Bir çok medeniyete beşiklik etmiş bir kadîm kent..
Daha doğrusu bir kent idi…
Şimdi harap…
Şimdi bîtap…
Şimdi yıkık…
Şimdi yanık…
Şimdi metrûk…
Şimdi mahzun…
El Medine çarşısı, bedesten perişan…
Ulu cami viran…
Nice savaşlara dayanan Halep Kalesi’nden yayılıyor sözde medeniyete isyan…
Halep orada, nerede vicdan?
***
Halep…
Konya kadar Selçukluydu.
Bursa kadar Osmanlı…
İstanbul kadar biz…
Halep…
Urfa kadar kadimdi,
Antep kadar zengin…
Mardin kadar tarihti,
Antakya kadar kardeşlik, dostluk şehri…
Şimdi hırs, şimdi kin, şimdi nefret, şimdi vahşet boğazlamakta insanlığı Halep’te…
Medeniyet şehriydi Halep…
Şimdi 21. Yüzyılın utancı.
***
Beş yıldır direnmedeydi Halep.
Önce doğu batı diye ikiye ayırdılar.
Sonra hepten yaktılar, yıktılar.
Ateşkes sözleri kâr etmedi.
Ateşkesi fırsat bilip sivillere saldırdılar.
Rusya’sı, İran’ı, Esat rejimi dünyaya kafa tuta tuta bitirdiler Halep’i.
Ateşkes ilanının ardından tahliye edilmekte olan sivilleri katlettiler.
Soykırım yaptılar.
Türkleri Ermenilere karşı soykırım yapmakla suçlayanlar nedense görmüyorlar Halep’i.

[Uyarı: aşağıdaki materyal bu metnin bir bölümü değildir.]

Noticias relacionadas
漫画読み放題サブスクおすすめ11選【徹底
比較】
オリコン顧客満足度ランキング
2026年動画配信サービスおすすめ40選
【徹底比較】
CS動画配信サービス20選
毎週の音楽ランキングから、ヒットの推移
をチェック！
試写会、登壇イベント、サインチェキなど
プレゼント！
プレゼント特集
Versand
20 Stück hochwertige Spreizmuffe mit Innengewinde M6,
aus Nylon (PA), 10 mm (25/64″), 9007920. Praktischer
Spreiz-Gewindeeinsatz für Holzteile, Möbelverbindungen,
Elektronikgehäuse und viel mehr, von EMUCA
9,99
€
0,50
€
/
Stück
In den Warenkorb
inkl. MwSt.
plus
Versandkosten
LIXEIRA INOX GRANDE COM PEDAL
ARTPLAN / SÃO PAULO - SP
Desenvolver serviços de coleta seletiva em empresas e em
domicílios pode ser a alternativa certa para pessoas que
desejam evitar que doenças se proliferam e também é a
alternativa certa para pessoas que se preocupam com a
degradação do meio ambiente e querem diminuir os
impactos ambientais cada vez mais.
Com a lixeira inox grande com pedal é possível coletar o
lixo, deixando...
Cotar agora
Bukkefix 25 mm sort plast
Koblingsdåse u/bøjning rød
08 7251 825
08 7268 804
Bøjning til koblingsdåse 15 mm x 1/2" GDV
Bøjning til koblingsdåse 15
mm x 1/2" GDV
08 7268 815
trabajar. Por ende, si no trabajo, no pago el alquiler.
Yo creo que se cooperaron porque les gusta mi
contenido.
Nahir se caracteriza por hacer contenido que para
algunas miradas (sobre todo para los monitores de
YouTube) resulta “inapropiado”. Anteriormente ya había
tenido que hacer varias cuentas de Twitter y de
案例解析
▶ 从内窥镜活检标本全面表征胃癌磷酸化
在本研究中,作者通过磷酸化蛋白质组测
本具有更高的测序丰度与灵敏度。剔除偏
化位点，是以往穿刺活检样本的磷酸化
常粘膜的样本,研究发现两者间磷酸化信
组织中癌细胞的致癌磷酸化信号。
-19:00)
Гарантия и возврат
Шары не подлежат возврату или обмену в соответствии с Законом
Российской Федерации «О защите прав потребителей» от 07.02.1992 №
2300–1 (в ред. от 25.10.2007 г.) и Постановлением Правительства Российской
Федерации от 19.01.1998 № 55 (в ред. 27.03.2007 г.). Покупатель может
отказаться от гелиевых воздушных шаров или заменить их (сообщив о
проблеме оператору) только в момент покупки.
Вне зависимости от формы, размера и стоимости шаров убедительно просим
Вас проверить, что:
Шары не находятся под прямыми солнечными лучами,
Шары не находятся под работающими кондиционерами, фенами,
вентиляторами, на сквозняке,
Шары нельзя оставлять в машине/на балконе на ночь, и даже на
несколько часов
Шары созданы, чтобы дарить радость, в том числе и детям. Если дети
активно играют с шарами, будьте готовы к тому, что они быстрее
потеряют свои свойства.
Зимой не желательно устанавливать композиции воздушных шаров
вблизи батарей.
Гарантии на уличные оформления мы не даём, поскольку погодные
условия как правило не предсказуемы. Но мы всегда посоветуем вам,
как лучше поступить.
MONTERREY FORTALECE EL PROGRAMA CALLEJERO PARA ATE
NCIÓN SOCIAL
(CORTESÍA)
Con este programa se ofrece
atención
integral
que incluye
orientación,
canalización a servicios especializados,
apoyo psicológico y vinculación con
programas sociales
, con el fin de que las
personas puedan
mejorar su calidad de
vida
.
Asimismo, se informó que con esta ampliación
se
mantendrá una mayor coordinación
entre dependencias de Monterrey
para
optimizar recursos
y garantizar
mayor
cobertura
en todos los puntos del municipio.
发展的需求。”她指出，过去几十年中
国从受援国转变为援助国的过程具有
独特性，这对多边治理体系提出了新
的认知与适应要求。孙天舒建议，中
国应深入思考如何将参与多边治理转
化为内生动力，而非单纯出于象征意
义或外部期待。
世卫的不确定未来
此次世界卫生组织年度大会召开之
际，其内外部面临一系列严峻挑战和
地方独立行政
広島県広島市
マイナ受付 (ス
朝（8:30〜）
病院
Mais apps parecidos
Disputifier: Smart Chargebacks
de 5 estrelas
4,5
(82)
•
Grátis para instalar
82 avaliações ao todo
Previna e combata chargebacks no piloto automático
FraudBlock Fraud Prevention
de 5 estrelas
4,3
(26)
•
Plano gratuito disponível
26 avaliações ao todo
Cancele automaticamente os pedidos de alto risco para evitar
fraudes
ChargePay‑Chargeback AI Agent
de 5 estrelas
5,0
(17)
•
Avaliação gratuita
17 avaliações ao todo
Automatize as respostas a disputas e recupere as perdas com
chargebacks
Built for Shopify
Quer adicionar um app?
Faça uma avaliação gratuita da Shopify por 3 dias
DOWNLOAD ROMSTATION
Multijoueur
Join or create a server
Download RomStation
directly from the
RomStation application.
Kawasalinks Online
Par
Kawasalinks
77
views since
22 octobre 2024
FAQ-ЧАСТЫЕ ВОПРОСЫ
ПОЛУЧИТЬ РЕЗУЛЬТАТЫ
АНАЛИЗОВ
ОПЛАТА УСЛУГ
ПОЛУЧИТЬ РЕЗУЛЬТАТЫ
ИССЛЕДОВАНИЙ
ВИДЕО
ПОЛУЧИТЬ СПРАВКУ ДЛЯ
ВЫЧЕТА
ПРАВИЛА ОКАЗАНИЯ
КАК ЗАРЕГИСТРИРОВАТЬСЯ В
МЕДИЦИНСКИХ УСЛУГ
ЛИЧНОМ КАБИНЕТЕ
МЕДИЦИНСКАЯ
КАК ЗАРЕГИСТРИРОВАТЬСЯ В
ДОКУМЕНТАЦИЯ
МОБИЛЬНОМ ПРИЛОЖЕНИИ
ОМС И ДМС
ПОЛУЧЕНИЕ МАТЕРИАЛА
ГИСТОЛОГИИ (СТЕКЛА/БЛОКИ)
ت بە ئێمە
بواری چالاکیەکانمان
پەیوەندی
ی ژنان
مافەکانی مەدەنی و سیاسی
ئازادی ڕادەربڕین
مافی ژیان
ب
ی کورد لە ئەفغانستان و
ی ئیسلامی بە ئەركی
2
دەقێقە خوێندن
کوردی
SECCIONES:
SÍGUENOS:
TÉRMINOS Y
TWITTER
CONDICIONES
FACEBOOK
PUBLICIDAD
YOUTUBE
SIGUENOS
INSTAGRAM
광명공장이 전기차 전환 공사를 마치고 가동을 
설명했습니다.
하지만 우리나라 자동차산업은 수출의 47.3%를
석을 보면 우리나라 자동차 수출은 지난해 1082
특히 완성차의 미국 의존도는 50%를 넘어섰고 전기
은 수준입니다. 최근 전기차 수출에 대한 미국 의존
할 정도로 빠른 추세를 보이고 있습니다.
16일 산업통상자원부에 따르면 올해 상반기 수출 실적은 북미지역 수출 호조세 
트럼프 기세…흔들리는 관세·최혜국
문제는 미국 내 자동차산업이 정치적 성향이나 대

Müslüman, Hıristiyan, Süryani, Ârâmi, Yahudi demeden yıllarca kardeşçe yaşamış Halep’i bir mezhepçilik uğruna bitirdiler.
***
Halep denince hep o manzara gözümün önüne gelir.
2004 yılıydı.
Halep Kalesi’ni gezerken fotoğrafımızı çeken 16-17 yaşında delikanlının, “Bir, iki, üç, çekiyorum” deyişi hâla kulaklarımda.
Türk müsün? Diye sormuştuk.
Biraz da çekinerek “Hayır Ermeni’yim, ama Türkçe biliyorum” demişti.
Hayatta mıdır acaba? sorusu dökülüyor dudaklarımdan ister istemez.
Birileri yakıp yıkıyor, birileri uyuyor, ses çıkarmıyor.
BM, iki parmak yüzünden karar alamıyor.
Ama yaraları sarma görevi yine Türkiye’ye düşüyor.
Türkiye ayırım gözetmeksizin tüm Haleplilere kucak açıyor.
Camilerde dualar ediliyor, yardımlar toplanıyor.
Kalpler Halep’e ağlıyor.
Balık hafızalılar bilmese de Hâlık biliyor.